A lot of your "how much can this hold" questions depend highly on the type of steel you are using. For standard structural tube shapes, the material is usually A500 Grade C. In terms of tube size, a single 2x2x1/8" of this material with a height of roughly 3 ft can withstand a vertical load of nearly 21,400 lbs (at 4ft you're at about 18,800 lbs). The 1.5x1.5X1/8" actually isn't a "standard shape" for structural steel, although you may be able to find it in home depot. The capacity will still be well over what you will need to hold the tank though. But the moral of the story is that the vertical capacity of the member isn't usually what determines if the stand will be strong enough.

The much more important aspect is the lateral stability. Think of bumping up against the stand, or more extreme, shaking during an earthquake. To achieve the lateral stability there are a couple of different ways you can go about it. Option 1 would be a "braced frame" which is essentially what you have in your first picture in the thread. With a braced frame, you have diagonal members that transfer lateral loads at the top of the frame into vertical loads at the bottom. This technique is usually used when you bolted connections (that can rotate) as opposed to welded connections.

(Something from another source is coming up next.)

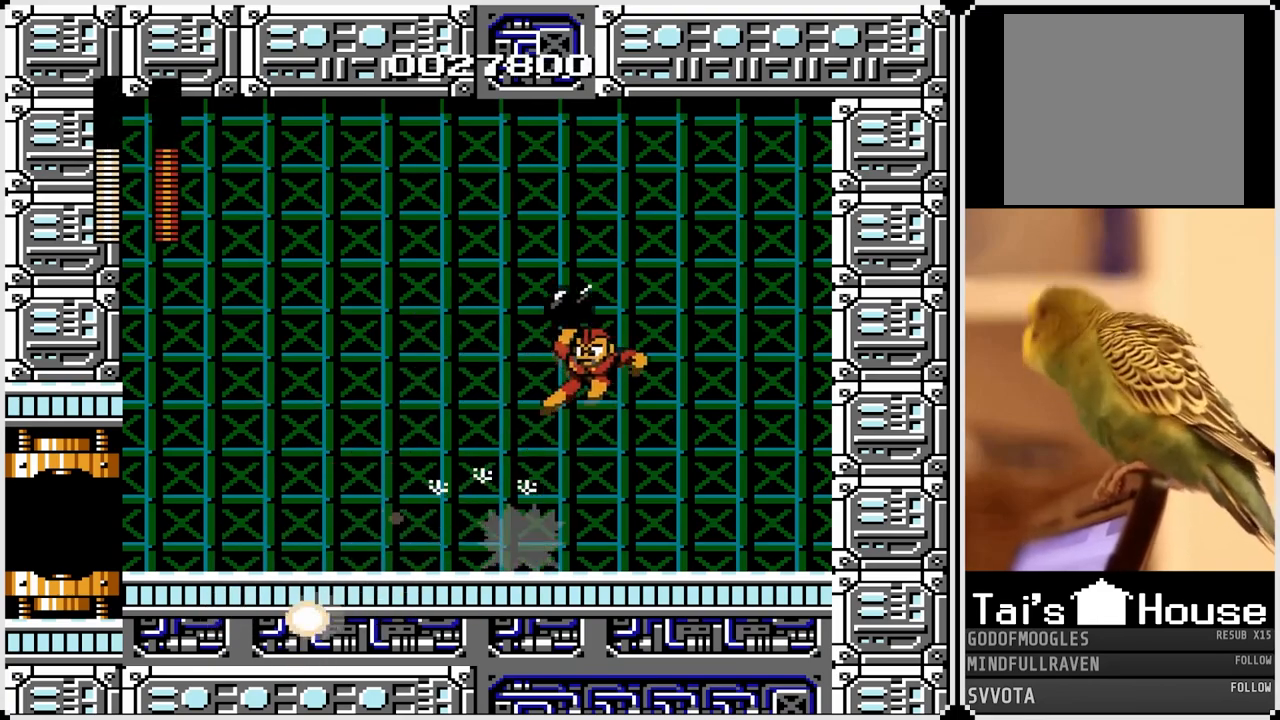
{"buttons": ["DPAD_LEFT"], "left_stick": "center", "right_stick": "center", "events": [[133, "DPAD_RIGHT", "up"], [183, "CROSS", "down"], [250, "SQUARE", "down"], [400, "CROSS", "up"], [450, "DPAD_LEFT", "down"], [450, "SQUARE", "up"]]}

If you have the ability to weld, the welded connection forms what is referred to as a "moment connection" Since welded connections are unable to rotate, the lateral loads are transferred to the base via the vertical members bending. (in the brace frame model, the vertical members only carry vertical/axial load, and the diagonal members carry the lateral load.) If you have the ability to get QUALITY welds, then I'd go that route as it's just less work. However if your welding skills are non existent, or you are bolting the tubes together, then go with the braced model.

Because of the nature of how braces work, the braced material actually can be pretty minimal relative to the columns/beams. If you're unable to do either, you can use the diaphragm method, and actually fasten a large sheet of metal/plywood to the outside edges of the frame, and they will act similarly to how the brace system works. This is also useful if you want the cabinet enclosed, as it kills two birds with 1 stone.

Last but not least, you also need to consider the bending capacity of the top span beams (where the tank is going to be sitting.) Using the same material we talked about earlier, a 2x2x1/8" tube a 4 ft long can carry about 1000 lbs/ft, which again indicates that you really don't have much to worry about regarding capacity of those elements.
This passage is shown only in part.